Crown publishing
Pub date: Feb 19th, 2013
As I write this Whitey’s lawyers are trying to convince a judge that Whitey basically had a license to kill granted to him by high level members of the U.S. government. You need to know before I go any further, this story is not over. This book ends before the best part has even started which is the trial, scheduled for June 2013.
Whitey Bulger is a legend. He was a Irish mob boss from Boston, Mass known for having made a deal with the FBI. In a nutshell, the deal said he could do whatever he wanted in exchange for information on other criminals. He killed at least 20 people personally and made millions of dollars through extortion, gambling, and the sale of drugs. Going back even further, he did time for bank robbery on Alcatraz. Before Alcatraz, he served time at the Atlanta Federal Prison where he took part in a program run by the CIA where he was regularly dosed with LSD. The true facts of this man’s life read like the darkest fiction you could ever imagine.
Lehr and O’Neill wrote a book called Black Mass, released in 2000, which talks about the deal Whitey made with the FBI and the repercussions from it. It came out a couple years after Whitey went on the run. Before that they wrote a book called The Underboss about how the FBI bugged the offices of a Boston Mafia boss. Going back even further, in 1988 as writers for the Boston Globe, they published a series of articles in which it was hinted that Whitey maybe had a little help from law enforcement. Now Lehr and O’Neill have written Whitey, a detailed account of the life of Whitey Bulger.
This is the first book to really tear the cover off the legend. The facts are all laid bare. Before this, you had pieces from one book and pieces from another. Quite often they contradicted each other. Sometimes what was thought to be true would later be proven false. In my opinion this is the first book you could read and say this is the true story. As I read it, I was able to make connections and sort out all the things I had read before. This book, until the trial, will be the closest thing you will find to a true account of Whitey’s life.

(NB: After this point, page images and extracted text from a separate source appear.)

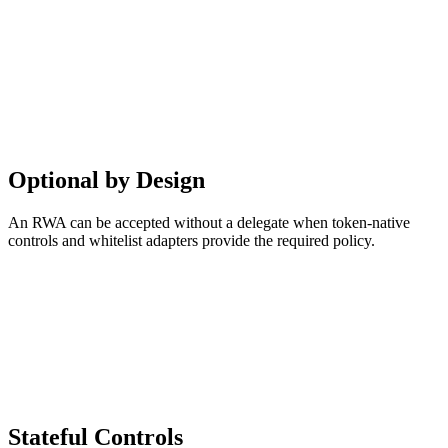
Optional by Design
An RWA can be accepted without a delegate when token-native
controls and whitelist adapters provide the required policy.
Stateful Controls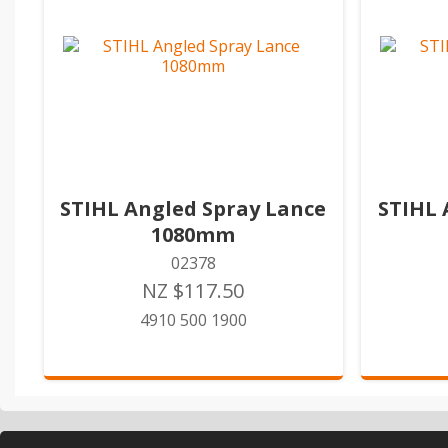
STIHL Angled Spray Lance
STIHL 
1080mm
02378
NZ $117.50
4910 500 1900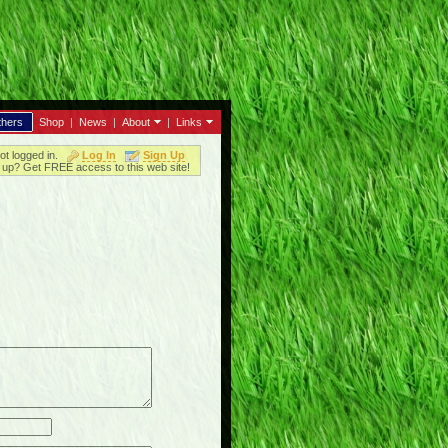
thers
Shop
|
News
|
About
|
Links
ot logged in.
Log In
Sign Up
up? Get FREE access to this web site!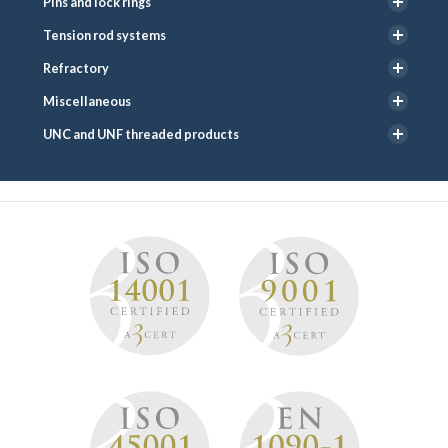
Pins and lock rings
Tension rod systems
Refractory
Miscellaneous
UNC and UNF threaded products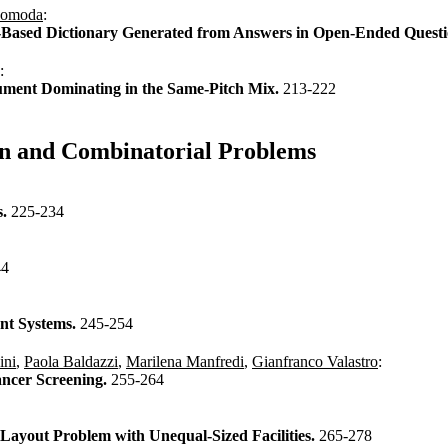
Komoda
:
y-Based Dictionary Generated from Answers in Open-Ended Quest
:
strument Dominating in the Same-Pitch Mix.
213-222
ion and Combinatorial Problems
s.
225-234
44
ent Systems.
245-254
ini
,
Paola Baldazzi
,
Marilena Manfredi
,
Gianfranco Valastro
:
ancer Screening.
255-264
Layout Problem with Unequal-Sized Facilities.
265-278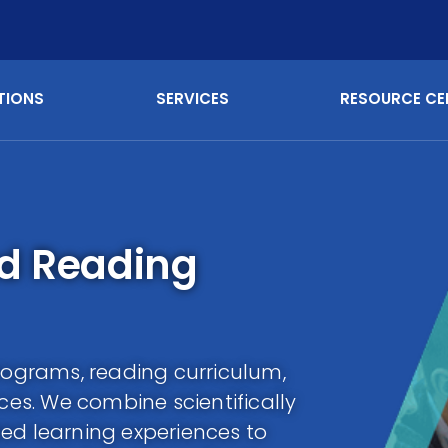
TIONS
SERVICES
RESOURCE CE
nd Reading
programs, reading curriculum,
rces. We combine scientifically
ed learning experiences to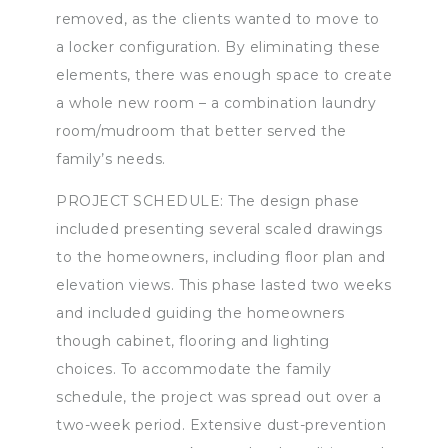
removed, as the clients wanted to move to
a locker configuration. By eliminating these
elements, there was enough space to create
a whole new room – a combination laundry
room/mudroom that better served the
family’s needs.
PROJECT SCHEDULE: The design phase
included presenting several scaled drawings
to the homeowners, including floor plan and
elevation views. This phase lasted two weeks
and included guiding the homeowners
though cabinet, flooring and lighting
choices. To accommodate the family
schedule, the project was spread out over a
two-week period. Extensive dust-prevention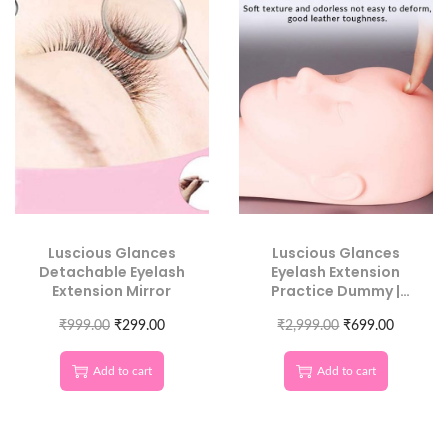
Luscious Glances
Luscious Glances
Detachable Eyelash
Eyelash Extension
Extension Mirror
Practice Dummy |
Realistic Lash
₹
999.00
₹
299.00
Training Mannequin
₹
2,999.00
₹
699.00
Head
Add to cart
Add to cart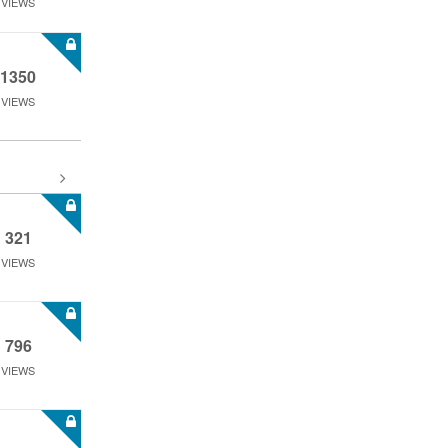
VIEWS
1350
VIEWS
321
VIEWS
796
VIEWS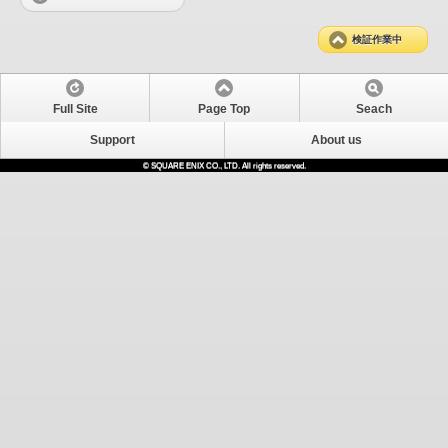
検証作業中
Full Site
Page Top
Seach
Support
About us
© SQUARE ENIX CO., LTD. All rights reserved.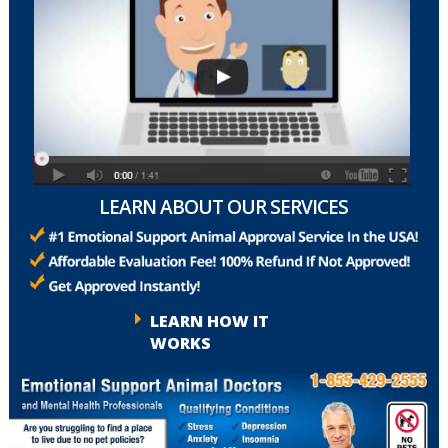
LEARN ABOUT OUR SERVICES
LEARN HOW IT
WORKS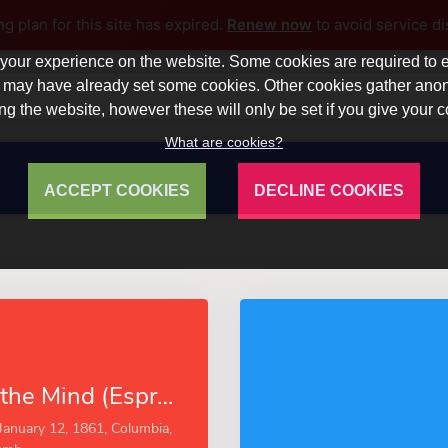
ng plan for this site has expired.
Renew now
to avoid service di
our experience on the website. Some cookies are required to en
 we may have already set some cookies. Other cookies gather a
ng the website, however these will only be set if you give your 
What are cookies?
ACCEPT COOKIES
DECLINE COOKIES
The Story of the Mind (Esprios Classics)
January 12, 1861, Columbia,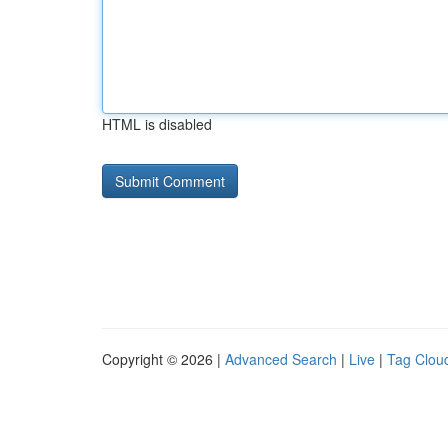
HTML is disabled
Copyright © 2026 |
Advanced Search
|
Live
|
Tag Clou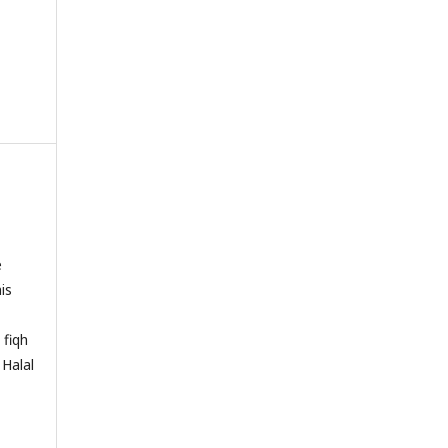
e
is
 fiqh
 Halal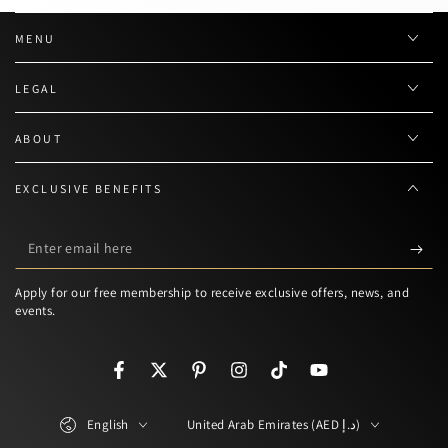
MENU
LEGAL
ABOUT
EXCLUSIVE BENEFITS
Enter
email
Apply for our free membership to receive exclusive offers, news, and
here
events.
Facebook
Twitter
Pinterest
Instagram
TikTok
YouTube
Language
Country/region
English
United Arab Emirates (AED د.إ)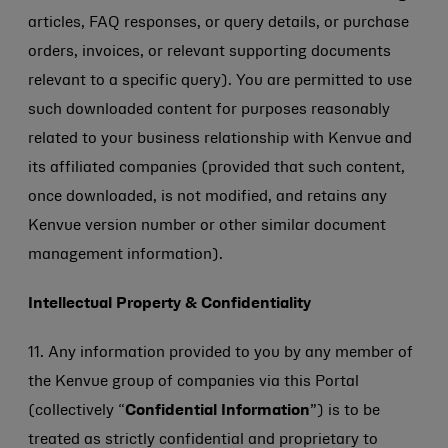
articles, FAQ responses, or query details, or purchase
orders, invoices, or relevant supporting documents
relevant to a specific query). You are permitted to use
such downloaded content for purposes reasonably
related to your business relationship with Kenvue and
its affiliated companies (provided that such content,
once downloaded, is not modified, and retains any
Kenvue version number or other similar document
management information).
Intellectual Property & Confidentiality
11. Any information provided to you by any member of
the Kenvue group of companies via this Portal
(collectively “
Confidential Information
”) is to be
treated as strictly confidential and proprietary to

I loved this book because it told me almost everything I wanted to know. But, as much as I loved it, I know there is more to come. The trial will change everything. If Whitey gets on the stand and tells his own story, everything we know and believe could change. The facts could change and this book could be rendered obsolete on incomplete. I know there are a couple of other biographies of Whitey coming out over the next couple months. I want to read the one that comes out after the trial because I want the whole story.